Wasteful energy use could clip the economy’s wings
Ngo Doan Vinh, head of Ministry of Planning and Investment’s (MPI) Institute for Development Strategies, said that to reach the targeted GDP growth rate of 8.5 per cent or higher, Electricity of Vietnam and relevant agencies needed to reduce expenses, ensuring energy supplies and reduce the high rate of losses via power transmission lines.
He said that at present, the price of electricity in Vietnam was higher than in neighbouring countries, as was the rate of power loss via transmission lines at over 10 per cent.
Phan Huu Thang, head of the Foreign Investment Agency, said Vietnam had been successful in drawing foreign investment capital this year. However, there remained a number of hidden risks if procedures related to appraising and granting licences and land clearance were not improved.
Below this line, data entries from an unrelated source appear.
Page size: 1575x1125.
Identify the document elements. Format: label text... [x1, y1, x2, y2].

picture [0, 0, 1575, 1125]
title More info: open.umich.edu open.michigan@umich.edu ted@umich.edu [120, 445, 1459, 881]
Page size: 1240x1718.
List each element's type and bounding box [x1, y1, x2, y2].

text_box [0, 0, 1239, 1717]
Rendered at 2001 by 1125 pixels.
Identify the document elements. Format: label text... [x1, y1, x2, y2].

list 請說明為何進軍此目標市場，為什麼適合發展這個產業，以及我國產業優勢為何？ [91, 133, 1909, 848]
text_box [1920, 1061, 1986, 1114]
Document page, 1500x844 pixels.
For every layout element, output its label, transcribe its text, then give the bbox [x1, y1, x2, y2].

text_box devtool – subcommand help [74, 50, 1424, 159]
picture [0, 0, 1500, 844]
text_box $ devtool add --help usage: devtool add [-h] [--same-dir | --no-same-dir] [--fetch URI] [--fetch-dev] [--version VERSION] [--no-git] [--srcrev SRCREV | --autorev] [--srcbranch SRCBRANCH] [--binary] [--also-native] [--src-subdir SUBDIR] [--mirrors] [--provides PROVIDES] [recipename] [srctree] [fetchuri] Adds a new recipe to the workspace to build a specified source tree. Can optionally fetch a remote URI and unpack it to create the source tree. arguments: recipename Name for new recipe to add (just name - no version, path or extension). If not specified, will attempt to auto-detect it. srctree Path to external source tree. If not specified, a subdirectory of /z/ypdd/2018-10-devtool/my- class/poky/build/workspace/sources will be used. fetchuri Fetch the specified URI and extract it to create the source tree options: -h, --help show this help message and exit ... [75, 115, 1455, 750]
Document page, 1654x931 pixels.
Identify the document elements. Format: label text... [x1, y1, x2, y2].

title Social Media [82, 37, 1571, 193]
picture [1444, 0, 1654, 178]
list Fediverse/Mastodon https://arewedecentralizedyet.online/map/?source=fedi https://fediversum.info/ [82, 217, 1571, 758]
He revealed that at present there are 50 foreign-invested projects worth $40 billion pending appraisal and licencing.
Thang added that Vietnam was likely to reach its target of $12 billion in committed foreign investment capital and $4.5 billion in implemented foreign investment capital this year, 15 per cent more than that last year.
He estimated that next year, close to $5.6 billion in implemented foreign investment capital could be within reach.
Dinh Van An, head of MPI’s Central Institute for Economic Management, said the legal framework supporting businesses was comprehensive and the government would continue to create a level playing field between foreign and domestic investors.
An also committed to improving policies in compliance with international rules.
Vinh said that the existing high consumer price index (CPI) could negatively affect the economy and the GDP rate. He added that wasteful and inefficient investment projects in real estate and infrastructure should be thoroughly reviewed and cancelled.
Truong Van Doan, Vice Minister of Planning and Investment, said the economy had never seen such diverse sources of capital, including foreign direct investment, indirect investment and official development assistance.
He said that Vietnam had the opportunity to record high growth rates, but it needed to pay attention to hidden risks such as an increasing CPI and project inefficiency. According to the MPI, the total investment capital in Vietnam is estimated to reach around VND470 trillion ($29 billion), equivalent to 41.3 per cent of GDP, this year.
It is estimated that the GDP growth rate in 2008 will reach between 8.6 and 8.9 per cent, equivalent to between VND1,336 trillion ($83.5 billion) and VND1,342 trillion ($83.87 billion).